-- TO-DO ITEM --
Copy out each line containing "LIST" from the entries below.
╔══
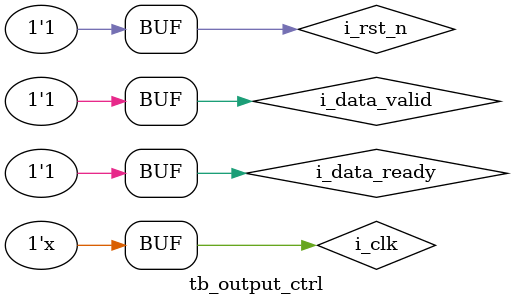
<source format=v>
`timescale 1ns / 1ps


module tb_output_ctrl;

	// Inputs
	reg i_clk;
	reg i_rst_n;
	reg [31:0] i_data;
	reg i_data_valid;
	reg i_data_ready;

	// Outputs
	wire o_data_ready;
	wire [31:0] o_data;
	wire o_data_valid;
	wire [9:0] index;
	wire fifo_rd_en,fifo_wr_en;
	wire [31:0] accOut;

	// Instantiate the Unit Under Test (UUT)
	output_ctrl uut (
		.i_clk(i_clk), 
		.i_rst_n(i_rst_n), 
		.i_data(i_data), 
		.i_data_valid(i_data_valid), 
		.o_data_ready(o_data_ready), 
		.o_data(o_data), 
		.o_data_valid(o_data_valid), 
		.i_data_ready(i_data_ready)//,
		//.index(index),
		//.fifo_rd_en(fifo_rd_en),
		//.fifo_wr_en(fifo_wr_en),
		//.accOut(accOut)
	);

	initial begin
		// Initialize Inputs
		i_clk = 0;
		i_rst_n = 0;
		i_data = 0;
		i_data_valid = 0;
		i_data_ready = 0;

		// Wait 100 ns for global reset to finish
		#8;
      i_rst_n = 1;
		i_data_valid = 1;
		i_data_ready = 1;
		// Add stimulus here

	end
	
	always #1 i_clk = ~ i_clk;
	always@(posedge i_clk) begin
		i_data<=i_data+1;
		$display("%d \t %d",$time, o_data);
	end

      
endmodule


</source>
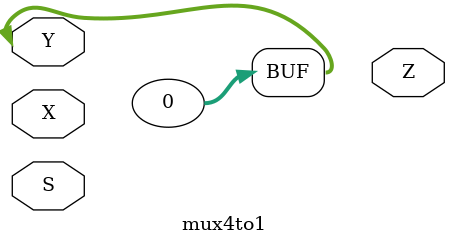
<source format=v>
`timescale 1ns / 1ps
`default_nettype none //helps catch typo-related bugs
module mux4to1(X,Y,S,Z);

	//parameter definitions
	parameter N = 32;

	//port definitions - customize for different bit widths
	input wire [(N-1):0] X, Y;
	input wire [1:0] S;
	output wire [(N-1):0] Z;
	
	//module body
	assign Y = S[1] ? (S[0] ? 0 : 0)
	                : (S[0] ? 0 : 0);
	

endmodule
`default_nettype wire //some Xilinx IP requires that the default_nettype be set to wire

</source>
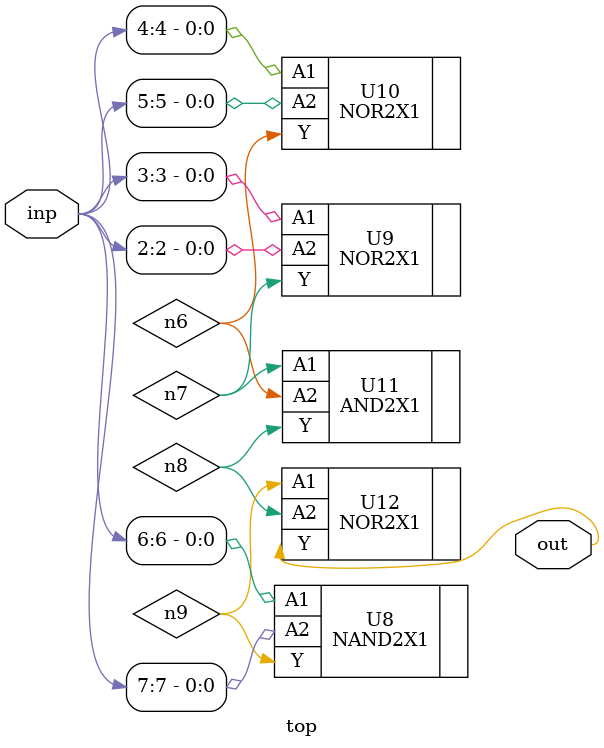
<source format=sv>


module top ( inp, out );
  input [7:0] inp;
  output out;
  wire   n6, n7, n8, n9;

  NAND2X1 U8 ( .A1(inp[6]), .A2(inp[7]), .Y(n9) );
  NOR2X1 U9 ( .A1(inp[3]), .A2(inp[2]), .Y(n7) );
  NOR2X1 U10 ( .A1(inp[4]), .A2(inp[5]), .Y(n6) );
  AND2X1 U11 ( .A1(n7), .A2(n6), .Y(n8) );
  NOR2X1 U12 ( .A1(n9), .A2(n8), .Y(out) );
endmodule


</source>
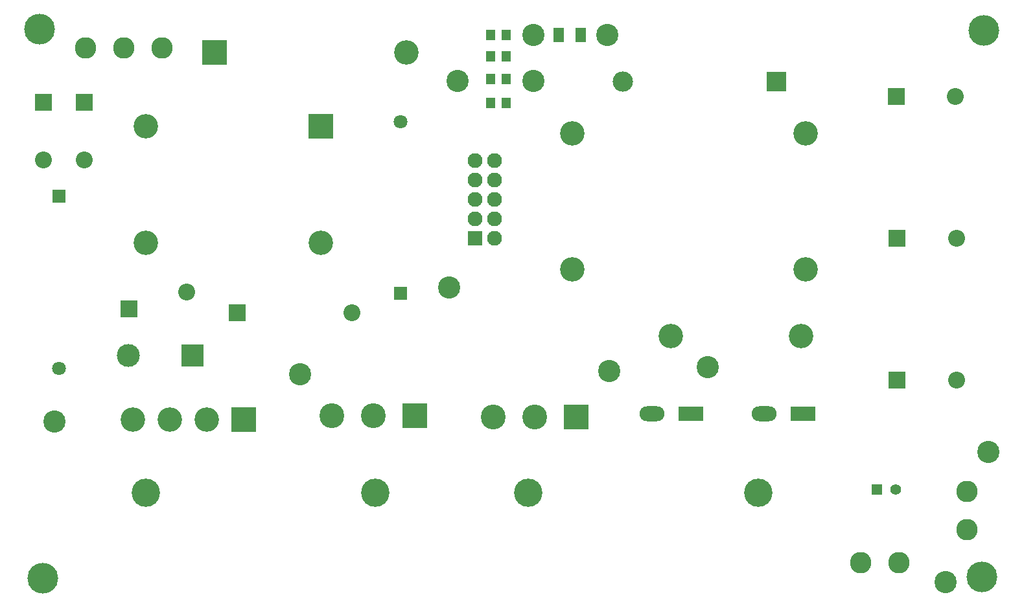
<source format=gts>
G04 Layer_Color=8388736*
%FSLAX25Y25*%
%MOIN*%
G70*
G01*
G75*
%ADD64R,0.04800X0.05800*%
%ADD65R,0.05328X0.07690*%
%ADD66R,0.08674X0.08674*%
%ADD67C,0.08674*%
%ADD68C,0.11430*%
%ADD69C,0.10446*%
%ADD70R,0.10446X0.10446*%
%ADD71C,0.07690*%
%ADD72R,0.07690X0.07690*%
%ADD73C,0.15800*%
%ADD74C,0.12611*%
%ADD75R,0.08674X0.08674*%
%ADD76C,0.11036*%
%ADD77C,0.05524*%
%ADD78R,0.05524X0.05524*%
%ADD79R,0.12611X0.12611*%
%ADD80O,0.12800X0.07769*%
%ADD81R,0.12800X0.07769*%
%ADD82C,0.12768*%
%ADD83R,0.12768X0.12768*%
%ADD84C,0.07099*%
%ADD85R,0.07099X0.07099*%
%ADD86C,0.11824*%
%ADD87R,0.11824X0.11824*%
%ADD88C,0.14579*%
D64*
X375000Y364500D02*
D03*
X367000D02*
D03*
Y377000D02*
D03*
X375000D02*
D03*
X367000Y388500D02*
D03*
X375000D02*
D03*
Y399500D02*
D03*
X367000D02*
D03*
D65*
X413110D02*
D03*
X401890D02*
D03*
D66*
X576000Y222000D02*
D03*
Y295000D02*
D03*
X575500Y368000D02*
D03*
X181000Y258500D02*
D03*
X236500Y256500D02*
D03*
D67*
X606512Y222000D02*
D03*
Y295000D02*
D03*
X606012Y368000D02*
D03*
X137000Y335472D02*
D03*
X210528Y267161D02*
D03*
X158000Y335472D02*
D03*
X295555Y256500D02*
D03*
D68*
X142500Y200500D02*
D03*
X427000Y399500D02*
D03*
X350000Y376000D02*
D03*
X345500Y269500D02*
D03*
X389000Y376000D02*
D03*
Y399500D02*
D03*
X478500Y228500D02*
D03*
X623000Y185000D02*
D03*
X601000Y118000D02*
D03*
X269000Y225000D02*
D03*
X428000Y226500D02*
D03*
D69*
X435000Y375500D02*
D03*
D70*
X513740D02*
D03*
D71*
X359000Y335000D02*
D03*
Y325000D02*
D03*
Y315000D02*
D03*
Y305000D02*
D03*
X369000Y335000D02*
D03*
Y325000D02*
D03*
Y315000D02*
D03*
Y305000D02*
D03*
Y295000D02*
D03*
D72*
X359000D02*
D03*
D73*
X135000Y402500D02*
D03*
X136500Y120000D02*
D03*
X619500Y120500D02*
D03*
X620500Y402000D02*
D03*
D74*
X409000Y279000D02*
D03*
X529000D02*
D03*
Y349079D02*
D03*
X409000D02*
D03*
X189500Y352500D02*
D03*
Y292500D02*
D03*
X279500D02*
D03*
X182953Y201500D02*
D03*
X220984D02*
D03*
X201969D02*
D03*
X459571Y244500D02*
D03*
X526500D02*
D03*
X323425Y390500D02*
D03*
D75*
X137000Y365000D02*
D03*
X158000D02*
D03*
D76*
X612000Y164500D02*
D03*
Y144815D02*
D03*
X577000Y128000D02*
D03*
X557315D02*
D03*
X158500Y393000D02*
D03*
X178185D02*
D03*
X197870D02*
D03*
D77*
X575343Y165500D02*
D03*
D78*
X565500D02*
D03*
D79*
X279500Y352500D02*
D03*
X240000Y201500D02*
D03*
X225000Y390500D02*
D03*
D80*
X507500Y204500D02*
D03*
X450000D02*
D03*
D81*
X527500D02*
D03*
X470000D02*
D03*
D82*
X368244Y203000D02*
D03*
X389622D02*
D03*
X285244Y203500D02*
D03*
X306622D02*
D03*
D83*
X411000Y203000D02*
D03*
X328000Y203500D02*
D03*
D84*
X145000Y227917D02*
D03*
X320500Y355083D02*
D03*
D85*
X145000Y316500D02*
D03*
X320500Y266500D02*
D03*
D86*
X180705Y234500D02*
D03*
D87*
X213500D02*
D03*
D88*
X307630Y164000D02*
D03*
X189520D02*
D03*
X386370D02*
D03*
X504480D02*
D03*
M02*

</source>
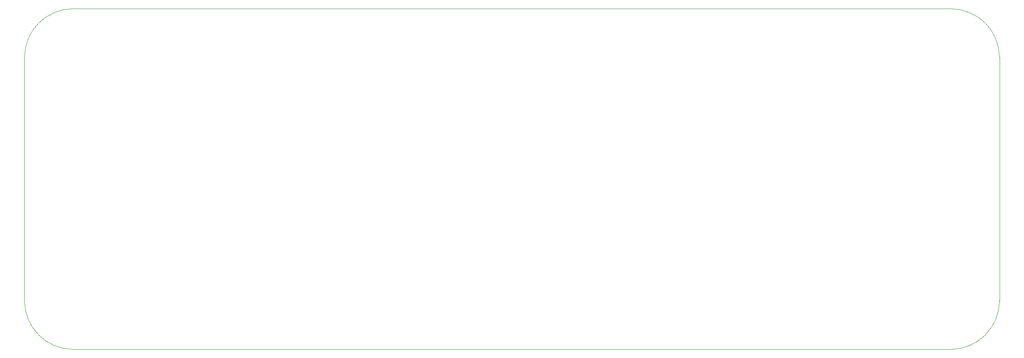
<source format=gm1>
%TF.GenerationSoftware,KiCad,Pcbnew,(5.1.6-0-10_14)*%
%TF.CreationDate,2020-11-10T16:11:36-05:00*%
%TF.ProjectId,honeylight,686f6e65-796c-4696-9768-742e6b696361,0.1.0*%
%TF.SameCoordinates,Original*%
%TF.FileFunction,Profile,NP*%
%FSLAX46Y46*%
G04 Gerber Fmt 4.6, Leading zero omitted, Abs format (unit mm)*
G04 Created by KiCad (PCBNEW (5.1.6-0-10_14)) date 2020-11-10 16:11:36*
%MOMM*%
%LPD*%
G01*
G04 APERTURE LIST*
%TA.AperFunction,Profile*%
%ADD10C,0.050000*%
%TD*%
G04 APERTURE END LIST*
D10*
X50000000Y-60000000D02*
G75*
G02*
X60000000Y-50000000I10000000J0D01*
G01*
X60000000Y-120000000D02*
G75*
G02*
X50000000Y-110000000I0J10000000D01*
G01*
X250000000Y-110000000D02*
G75*
G02*
X240000000Y-120000000I-10000000J0D01*
G01*
X240000000Y-50000000D02*
G75*
G02*
X250000000Y-60000000I0J-10000000D01*
G01*
X240000000Y-120000000D02*
X150000000Y-120000000D01*
X240000000Y-50000000D02*
X150000000Y-50000000D01*
X50000000Y-110000000D02*
X50000000Y-60000000D01*
X150000000Y-120000000D02*
X60000000Y-120000000D01*
X250000000Y-60000000D02*
X250000000Y-110000000D01*
X60000000Y-50000000D02*
X150000000Y-50000000D01*
M02*

</source>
╚══
-- TASK OUTPUT --
G04 APERTURE LIST*
G04 APERTURE END LIST*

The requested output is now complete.